Scott conduz a narrativa através das interações de seus personagens principais, e destes com uma esquisita fauna de malandros, escroques, ladrões, atravessadores, drogados, brutamontes. Os diálogos imperam, sempre ágeis, marcados pela linguagem marginal, transgressora às convenções morais. Como num roteiro montado para vários protagonismos, cada ator direciona sua própria história, em ambientes e circunstâncias variadas, até se entrecruzarem e convergirem para um final surpreendente. Não por menos, fica a sensação de se estar diante da estrutura de um filme ou de um texto bolado para uma graphic novel. Um clima de urgência, parágrafos curtos e uma linha crescente de suspense.

Para além deste procedimento, há ainda outras possibilidades interpretativas fora do fluxo frenético, que costeia as entrelinhas. Comentários sobre discriminação racial (tema que o autor iria explorar com densidade em “Marrom e amarelo”) e exercícios de intertextualidade, que bebem da cultura pop à mitologia grega. Algo de Renfield, algo de Creta.
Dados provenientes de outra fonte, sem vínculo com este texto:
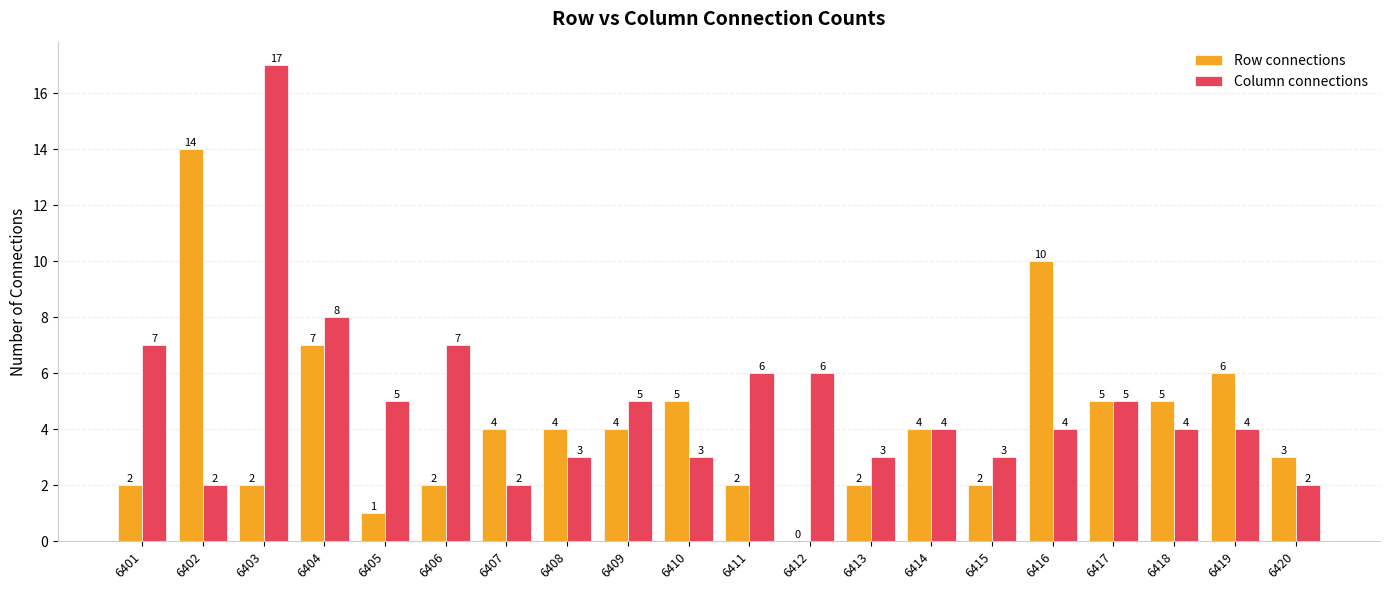

How many data points does each series have?

20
Mesmo o mito do vampiro pode ser analisado pela perspectiva anímica, do drama existencial dos quem sugam o viço alheio, feito uma necessidade afetiva, feito uma prisão. Um relacionamento vicioso baseado na ruína de ambos os lados.

Morin definiu a relação entre leitor e personagem, no contexto da construção mitológica que se materializa da realidade e da ficção, como uma força de tensão em que há a interiorização do personagem no leitor, de modo simultâneo e complementar, segundo transferências incessantes e variáveis. “Voláteis” propõe esta experiência, com uma estratégia de conduta narrativa em alta voltagem, personagens instigantes e um apelo de imersão no universo criado da primeira à última página. A chave do enredo, porém, não está em Morin, mas numa frase de Paul Valéry: “Quase todos nossos desejos são criminosos em sua essência”. O que há de humano é sempre mais assustador que qualquer lenda.